Creating and Modifying DataFrames
DataFrames are the core two-dimensional data structures in Pandas, similar to tables in a database or spreadsheet. This page covers creating DataFrames from different sources and modifying them effectively.
Creating DataFrames
1. From Lists and Dictionaries
Using Lists
import pandas as pd
# Create a DataFrame from a list of lists
data = [["Anika", 25, "Delhi"], ["Rahul", 30, "Mumbai"], ["Sneha", 22, "Bangalore"]]
columns = ["Name", "Age", "City"]
df = pd.DataFrame(data, columns=columns)
print(df)
Output:
Name Age City
0 Anika 25 Delhi
1 Rahul 30 Mumbai
2 Sneha 22 Bangalore
Using Dictionaries
# Create a DataFrame from a dictionary
data = {
"Name": ["Anika", "Rahul", "Sneha"],
"Age": [25, 30, 22],
"City": ["Delhi", "Mumbai", "Bangalore"]
}
df = pd.DataFrame(data)
print(df)
2. From NumPy Arrays
import numpy as np
# Create a DataFrame from a NumPy array
data = np.array([[1, 2, 3], [4, 5, 6], [7, 8, 9]])

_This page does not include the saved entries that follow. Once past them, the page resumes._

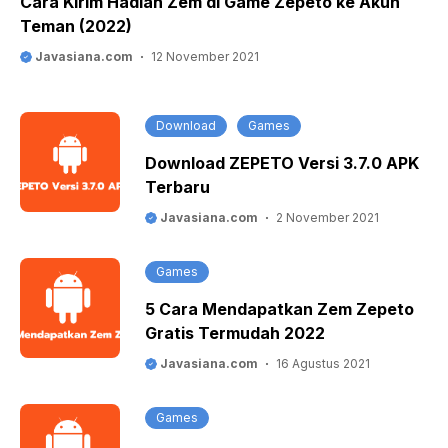
Cara Kirim Hadiah Zem di Game Zepeto ke Akun
Teman (2022)
Javasiana.com
12 November 2021
Download
Games
Download ZEPETO Versi 3.7.0 APK
Terbaru
Javasiana.com
2 November 2021
Games
5 Cara Mendapatkan Zem Zepeto
Gratis Termudah 2022
Javasiana.com
16 Agustus 2021
Games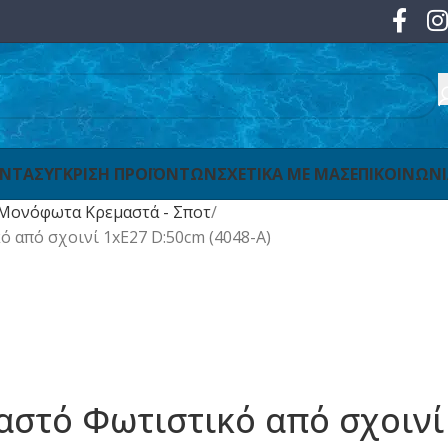
ΟΝΤΑ
ΣΥΓΚΡΙΣΗ ΠΡΟΪΟΝΤΩΝ
ΣΧΕΤΙΚΑ ΜΕ ΜΑΣ
ΕΠΙΚΟΙΝΩΝ
Μονόφωτα Κρεμαστά - Σποτ
ό από σχοινί 1xE27 D:50cm (4048-A)
μαστό Φωτιστικό από σχοινί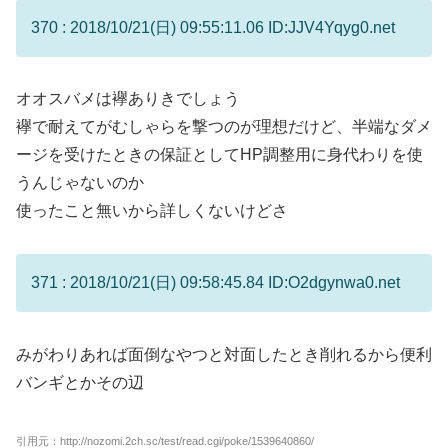
370 : 2018/10/21(日) 09:55:11.06 ID:JJV4Yqyg0.net
オオスバメは襷ありきでしょう
襷で耐えてがむしゃらを撃つのが理想だけど、半端なダメ
ージを受けたときの保証としてHP調整用に身代わりを使
うんじゃないのか
使ったこと無いから詳しくないけどさ
371 : 2018/10/21(日) 09:58:45.84 ID:O2dgynwa0.net
みがわりあれば面倒なやつと対面したとき削れるから便利
バンギとかその辺
引用元：http://nozomi.2ch.sc/test/read.cgi/poke/1539640860/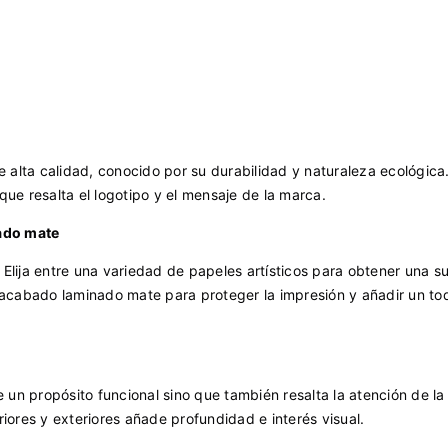
e alta calidad, conocido por su durabilidad y naturaleza ecológica.
que resalta el logotipo y el mensaje de la marca.
nado mate
. Elija entre una variedad de papeles artísticos para obtener una su
n acabado laminado mate para proteger la impresión y añadir un to
e un propósito funcional sino que también resalta la atención de la
eriores y exteriores añade profundidad e interés visual.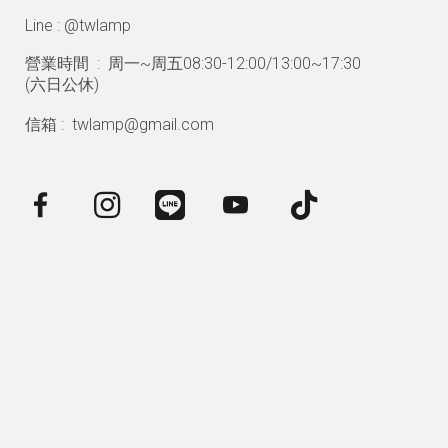
Line : @twlamp
營業時間 : 周一~周五08:30-12:00/13:00~17:30
(
六日公休)
信箱 : twlamp@gmail.com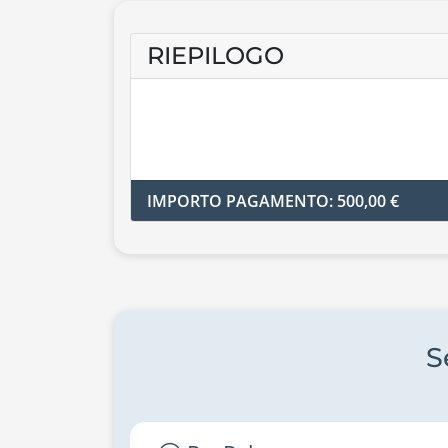
RIEPILOGO
IMPORTO PAGAMENTO: 500,00 €
S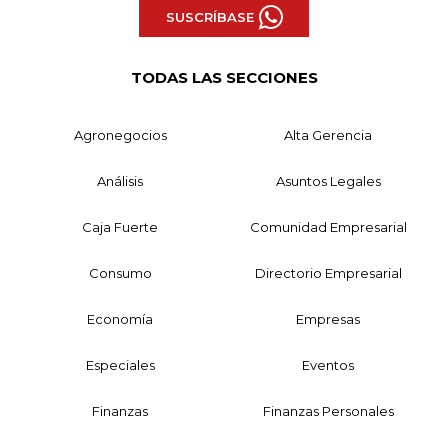
SUSCRÍBASE
TODAS LAS SECCIONES
Agronegocios
Alta Gerencia
Análisis
Asuntos Legales
Caja Fuerte
Comunidad Empresarial
Consumo
Directorio Empresarial
Economía
Empresas
Especiales
Eventos
Finanzas
Finanzas Personales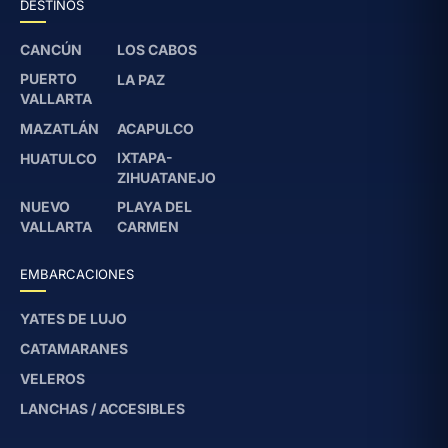
DESTINOS
CANCÚN
LOS CABOS
PUERTO
LA PAZ
VALLARTA
MAZATLÁN
ACAPULCO
IXTAPA-
HUATULCO
ZIHUATANEJO
NUEVO
PLAYA DEL
VALLARTA
CARMEN
EMBARCACIONES
YATES DE LUJO
CATAMARANES
VELEROS
LANCHAS / ACCESIBLES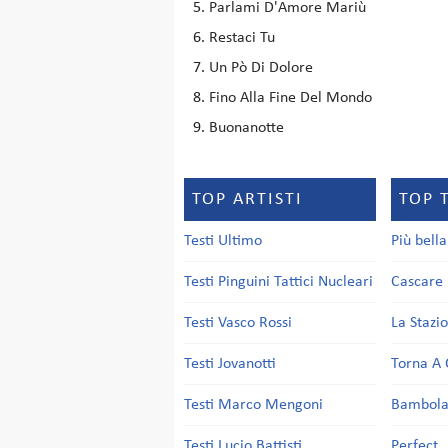
Parlami D'Amore Mariù
Restaci Tu
Un Pò Di Dolore
Fino Alla Fine Del Mondo
Buonanotte
TOP ARTISTI
TOP 
Testi Ultimo
Più bell
Testi Pinguini Tattici Nucleari
Cascare 
Testi Vasco Rossi
La Stazi
Testi Jovanotti
Torna A 
Testi Marco Mengoni
Bambol
Testi Lucio Battisti
Perfect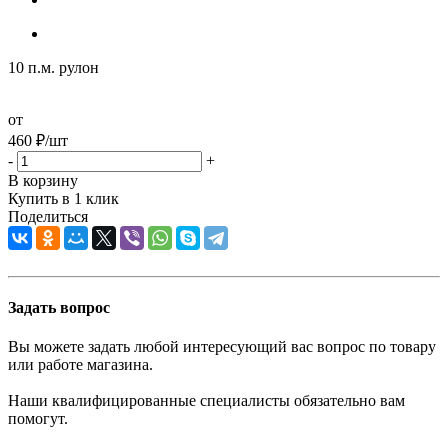
10 п.м. рулон
от
460
₽
/шт
-
+
В корзину
Купить в 1 клик
Поделиться
Задать вопрос
Вы можете задать любой интересующий вас вопрос по товару
или работе магазина.
Наши квалифицированные специалисты обязательно вам
помогут.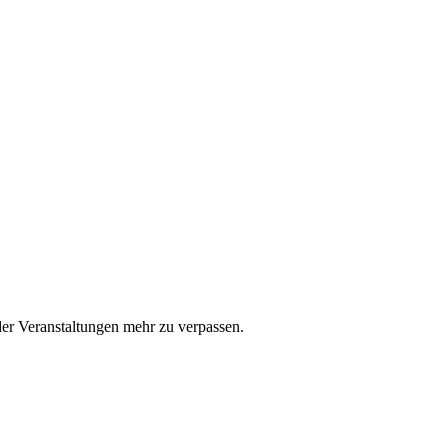
er Veranstaltungen mehr zu verpassen.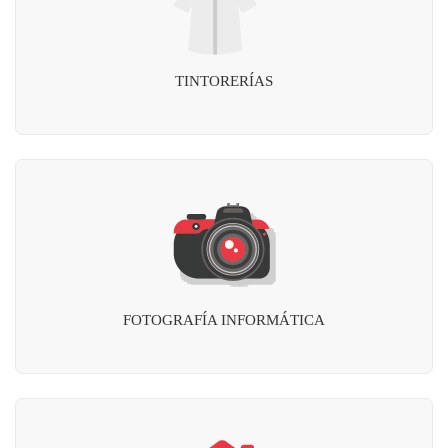
TINTORERÍAS
FOTOGRAFÍA INFORMÁTICA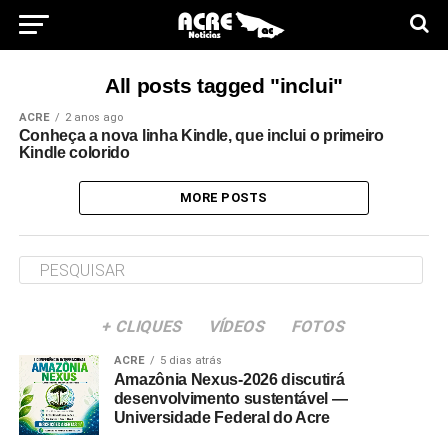
All posts tagged "inclui"
ACRE
2 anos ago
Conheça a nova linha Kindle, que inclui o primeiro
Kindle colorido
MORE POSTS
+ CLIQUES
VÍDEOS
FOTOS
ACRE
5 dias atrás
Amazônia Nexus-2026 discutirá
desenvolvimento sustentável —
Universidade Federal do Acre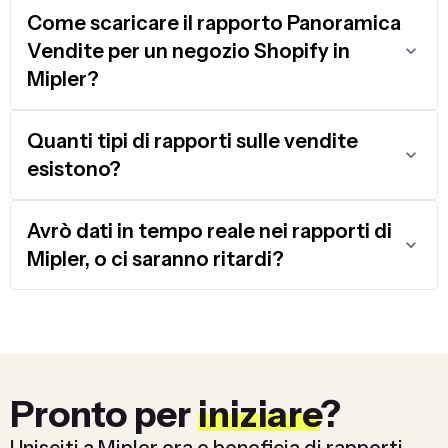
Come scaricare il rapporto Panoramica
Vendite per un negozio Shopify in
Mipler?
Quanti tipi di rapporti sulle vendite
esistono?
Avrò dati in tempo reale nei rapporti di
Mipler, o ci saranno ritardi?
Pronto per
iniziare
?
Unisciti a Mipler ora e beneficia di rapporti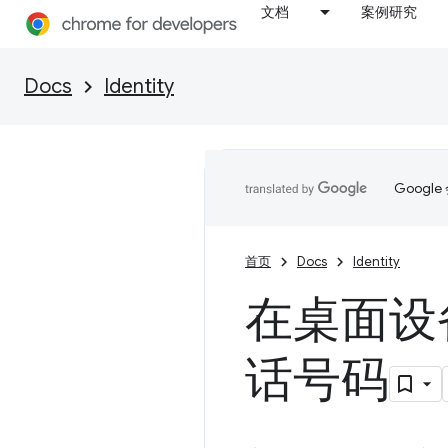
文档
案例研究
Docs
Identity
Goog
首页
Docs
Identity
在桌面设
话号码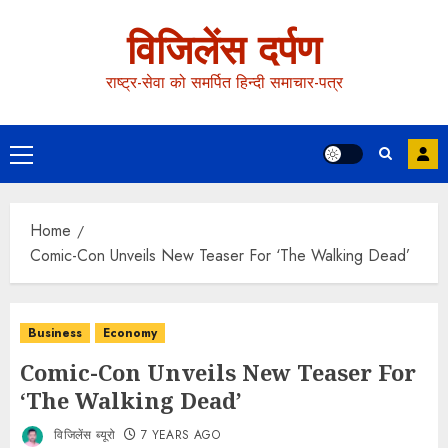
विजिलेंस दर्पण
राष्ट्र-सेवा को समर्पित हिन्दी समाचार-पत्र
Home
Comic-Con Unveils New Teaser For ‘The Walking Dead’
Business
Economy
Comic-Con Unveils New Teaser For
‘The Walking Dead’
विजिलेंस ब्यूरो
7 YEARS AGO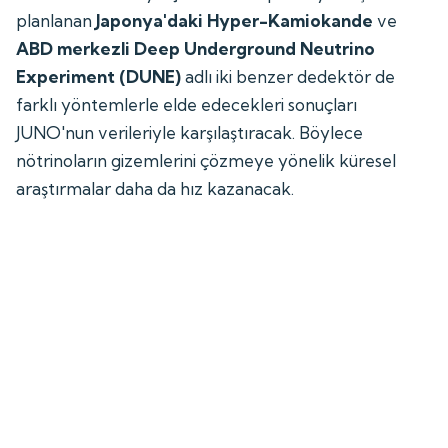
planlanan
Japonya'daki Hyper-Kamiokande
ve
ABD merkezli Deep Underground Neutrino
Experiment (DUNE)
adlı iki benzer dedektör de
farklı yöntemlerle elde edecekleri sonuçları
JUNO'nun verileriyle karşılaştıracak. Böylece
nötrinoların gizemlerini çözmeye yönelik küresel
araştırmalar daha da hız kazanacak.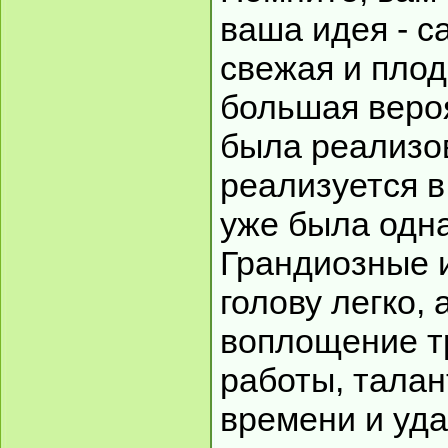
ваша идея - с
свежая и плод
большая вероя
была реализов
реализуется 
уже была одн
Грандиозные 
голову легко, 
воплощение т
работы, талан
времени и уда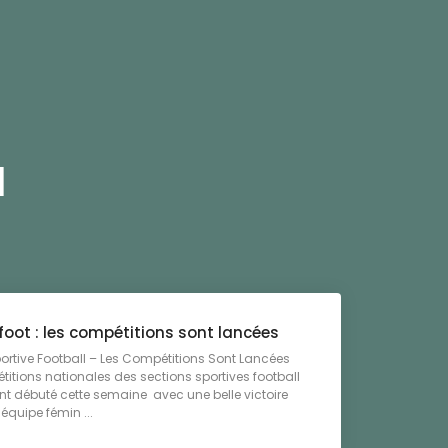
l
foot : les compétitions sont lancées
ortive Football – Les Compétitions Sont Lancées
titions nationales des sections sportives football
nt débuté cette semaine avec une belle victoire
équipe fémin ...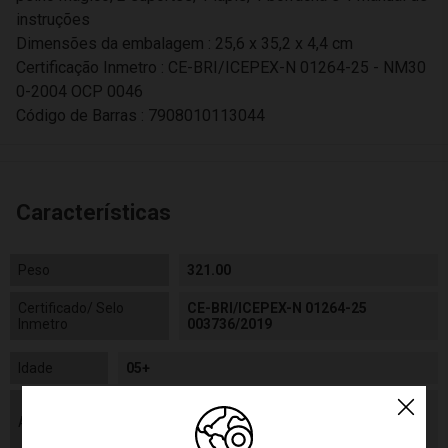
instruções
Dimensões da embalagem : 25,6 x 35,2 x 4,4 cm
Certificação Inmetro : CE-BRI/ICEPEX-N 01264-25 - NM30
0-2004 OCP 0046
Código de Barras : 7908010113044
Características
Peso
321.00
Certificado/ Selo
CE-BRI/ICEPEX-N 01264-25
Inmetro
003736/2019
Idade
05+
As cores podem variar entre as imagens
Aviso
mostradas acima e o produto. Imagens
meramente ilustrativas.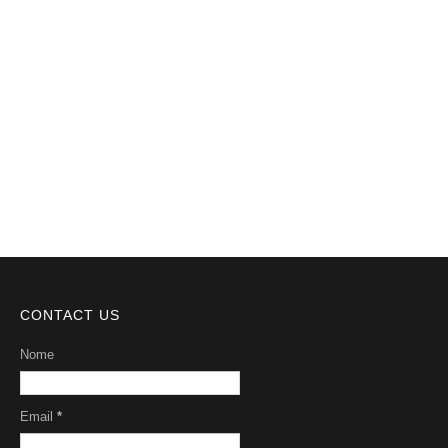
Notícias
Videos
DMCA
Serviços
Sobre Nós
CONTACT US
Nome
Email
*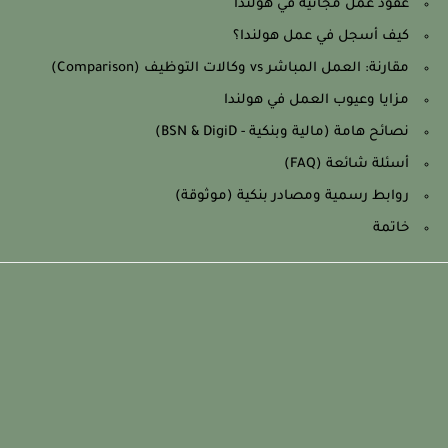
عقود عمل مجانية في هولندا
كيف أسجل في عمل هولندا؟
مقارنة: العمل المباشر vs وكالات التوظيف (Comparison)
مزايا وعيوب العمل في هولندا
نصائح هامة (مالية وبنكية - BSN & DigiD)
أسئلة شائعة (FAQ)
روابط رسمية ومصادر بنكية (موثوقة)
خاتمة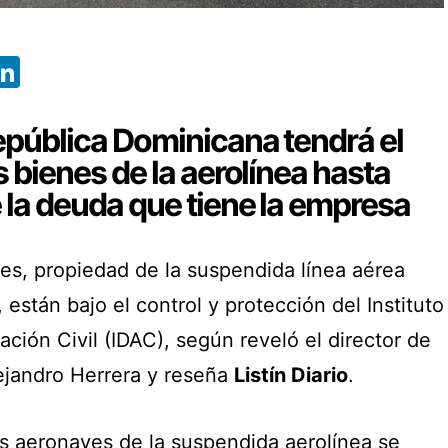
App
ebook
X
LinkedIn
epública Dominicana tendrá el
s bienes de la aerolínea hasta
 la deuda que tiene la empresa
es, propiedad de la suspendida línea aérea
stán bajo el control y protección del Instituto
ción Civil (IDAC), según reveló el director de
ejandro Herrera y reseña
Listín Diario
.
as aeronaves de la suspendida aerolínea se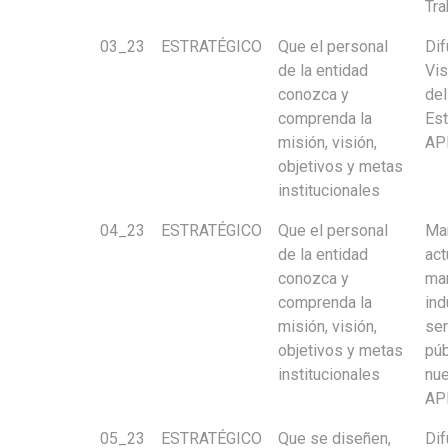
Tra
03_23
ESTRATÉGICO
Que el personal
Dif
de la entidad
Vis
conozca y
del
comprenda la
Est
misión, visión,
AP
objetivos y metas
institucionales
04_23
ESTRATÉGICO
Que el personal
Ma
de la entidad
act
conozca y
ma
comprenda la
ind
misión, visión,
ser
objetivos y metas
púb
institucionales
nue
AP
05_23
ESTRATÉGICO
Que se diseñen,
Dif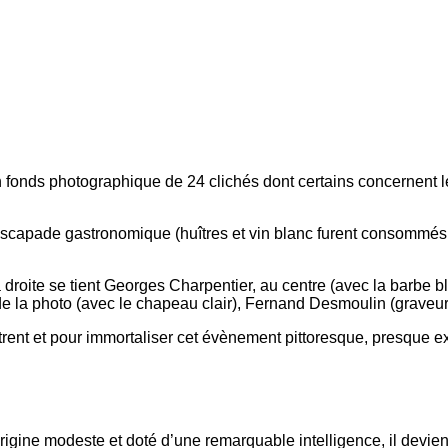
onds photographique de 24 clichés dont certains concernent les
escapade gastronomique (huîtres et vin blanc furent consommés
a droite se tient Georges Charpentier, au centre (avec la barbe 
te de la photo (avec le chapeau clair), Fernand Desmoulin (graveur
ent et pour immortaliser cet évènement pittoresque, presque exo
origine modeste et doté d’une remarquable intelligence, il devi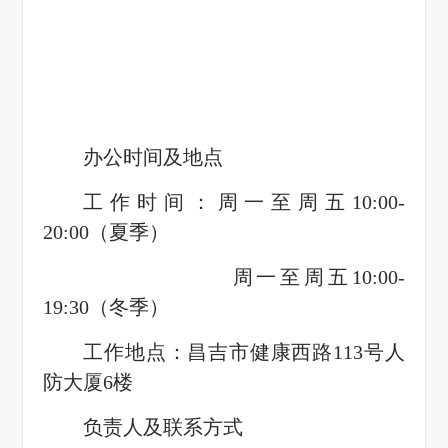
2024
年“丝路交通杯”“永远跟
进新征程 聚力强交通”主题
办公时间及地点
（集体）和
工作时间：周一至周五10:00-
20:00（夏季）
一、优胜单位（集体）
周一至周五10:00-
（一）交通品质工程（14个）
19:30（冬季）
1. 中国交通建设股份有限公司第一
工作地点：昌吉市健康西路113号人
司G0711乌尉高速第三合同段项目经理部
防大厦6楼
2. 新疆交通建设集团股份有限公司202
负责人及联系方式
3. 中国交通建设股份有限公司中交一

df = pd.DataFrame(data, columns=["Column1", "Column2", "Column3"])
print(df)
Output:
Column1 Column2 Column3
0 1 2 3
1 4 5 6
2 7 8 9
3. From CSV and Excel Files
Reading from a CSV File
# Read data from a CSV file
df = pd.read_csv("data.csv")
print(df.head()) # Display the first 5 rows
Reading from an Excel File
# Read data from an Excel file
df = pd.read_excel("data.xlsx")
print(df.head())
Modifying DataFrames
1. Adding Rows
# Append a new row to the DataFrame
new_row = {"Name": "Amit", "Age": 28, "City": "Pune"}
df = df.append(new_row, ignore_index=True)
print(df)
Output:
Name Age City
0 Anika 25 Delhi
1 Rahul 30 Mumbai
2 Sneha 22 Bangalore
3 Amit 28 Pune
2. Adding Columns
# Add a new column to the DataFrame
df["Country"] = ["India", "India", "India", "India"]
print(df)
Output:
Name Age City Country
0 Anika 25 Delhi India
1 Rahul 30 Mumbai India
2 Sneha 22 Bangalore India
3 Amit 28 Pune India
3. Deleting Rows
# Delete a row by index
df = df.drop(index=1)
print(df)
Output:
Name Age City Country
0 Anika 25 Delhi India
2 Sneha 22 Bangalore India
3 Amit 28 Pune India
4. Deleting Columns
# Delete a column
df = df.drop(columns=["Country"])
print(df)
Output:
Name Age City
0 Anika 25 Delhi
2 Sneha 22 Bangalore
3 Amit 28 Pune
Try It Yourself
Problem 1: Create a DataFrame from a Dictionary
Create a DataFrame with columns Product
, Price
, and Stock
. Add sample data for 3 products and display the DataFrame.
Show Code
import pandas as pd
data = {
"Product": ["Laptop", "Phone", "Tablet"],
"Price": [80000, 30000, 20000],
"Stock": [50, 150, 100]
}
df = pd.DataFrame(data)
print(df)
Problem 2: Modify a DataFrame
Using the DataFrame created in Problem 1:
- Add a new column
Discount
with values[10, 15, 5]
. - Remove the row corresponding to
Tablet
.
Show Code
# Add a new column
df["Discount"] = [10, 15, 5]
print("After Adding Discount Column:\n", df)
# Remove the row for 'Tablet'
df = df[df["Product"] != "Tablet"]
print("After Removing Tablet Row:\n", df)